> **The data**
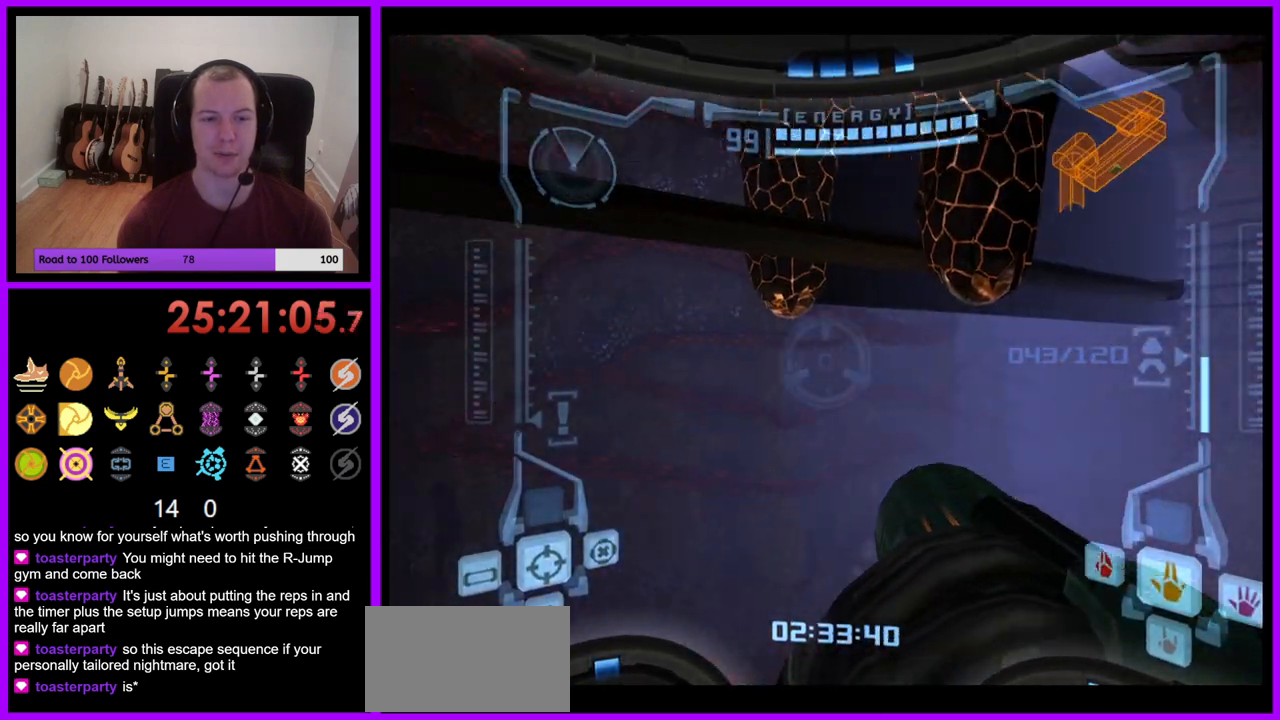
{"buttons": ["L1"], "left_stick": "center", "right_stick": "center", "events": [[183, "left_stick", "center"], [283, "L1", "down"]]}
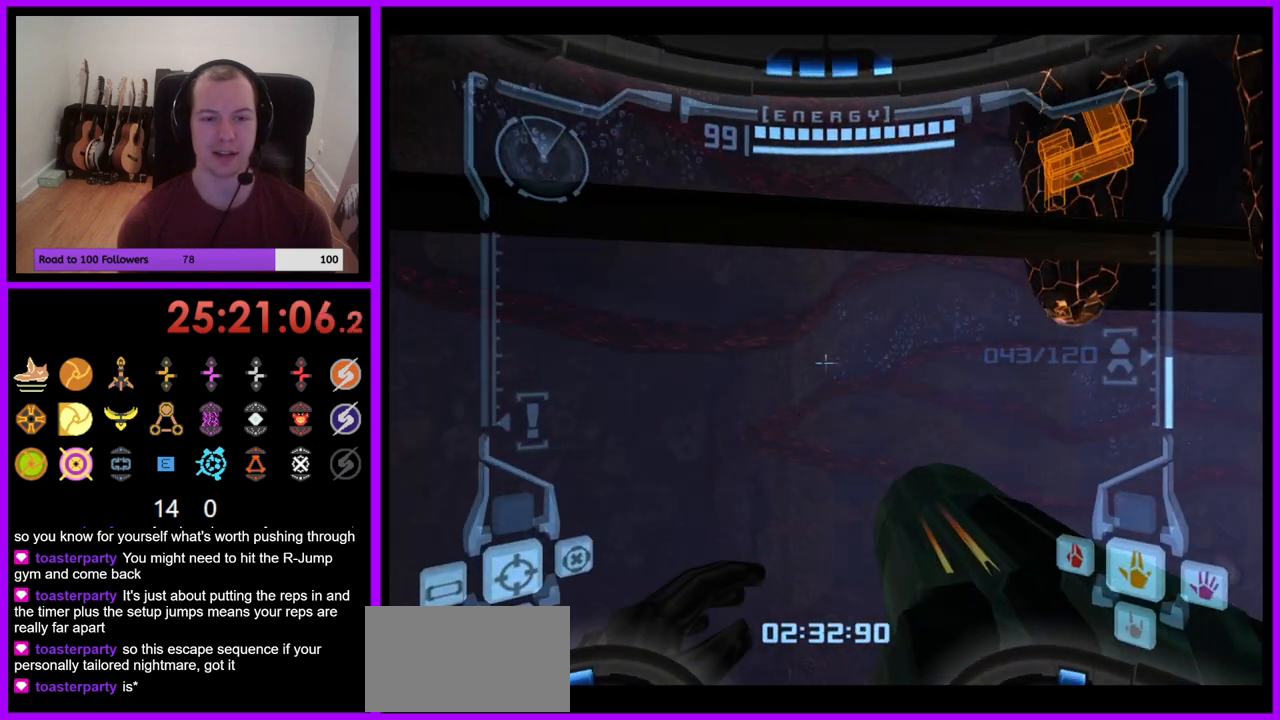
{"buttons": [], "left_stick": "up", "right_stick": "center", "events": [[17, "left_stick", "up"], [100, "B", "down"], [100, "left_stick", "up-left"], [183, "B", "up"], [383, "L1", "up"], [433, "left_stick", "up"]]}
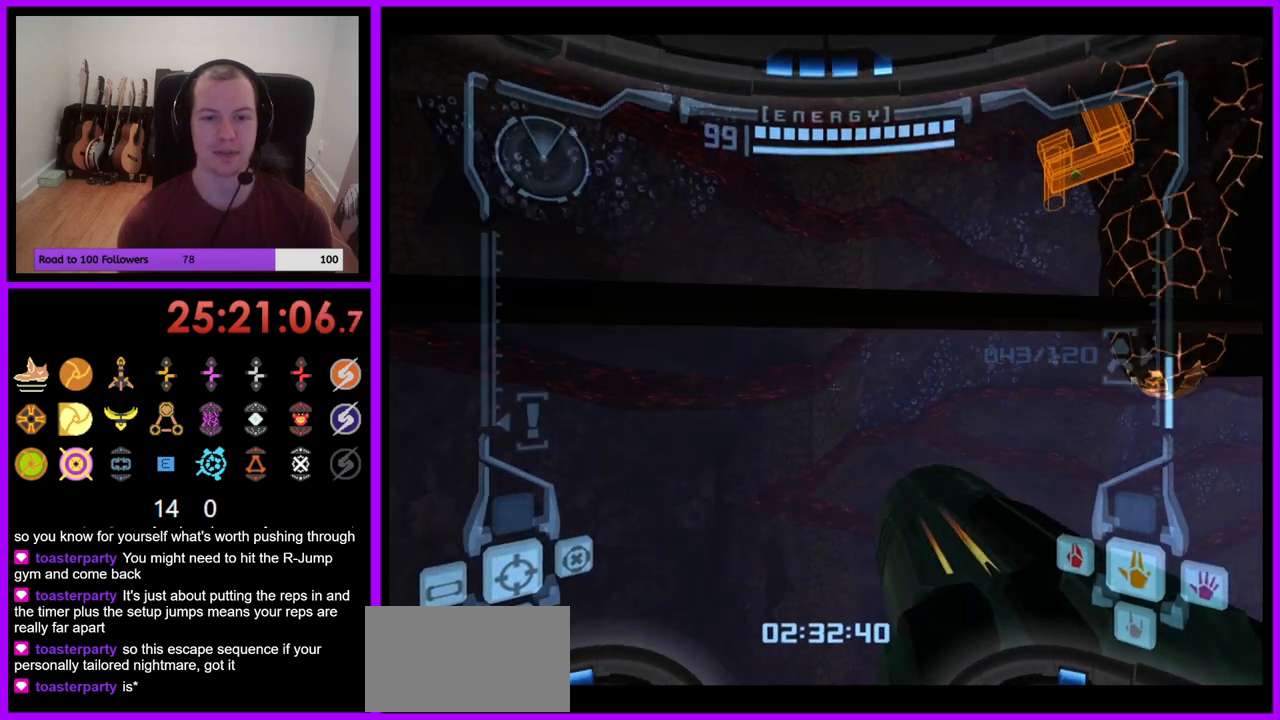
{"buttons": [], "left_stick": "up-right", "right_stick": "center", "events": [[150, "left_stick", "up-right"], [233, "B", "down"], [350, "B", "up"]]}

> **Exercise prompt**
Your answer must be the full listing, reproduced word for word, without its pictures.

> **Result of the task**
{"buttons": ["L1"], "left_stick": "center", "right_stick": "center", "events": [[183, "left_stick", "center"], [283, "L1", "down"]]}
{"buttons": [], "left_stick": "up", "right_stick": "center", "events": [[17, "left_stick", "up"], [100, "B", "down"], [100, "left_stick", "up-left"], [183, "B", "up"], [383, "L1", "up"], [433, "left_stick", "up"]]}
{"buttons": [], "left_stick": "up-right", "right_stick": "center", "events": [[150, "left_stick", "up-right"], [233, "B", "down"], [350, "B", "up"]]}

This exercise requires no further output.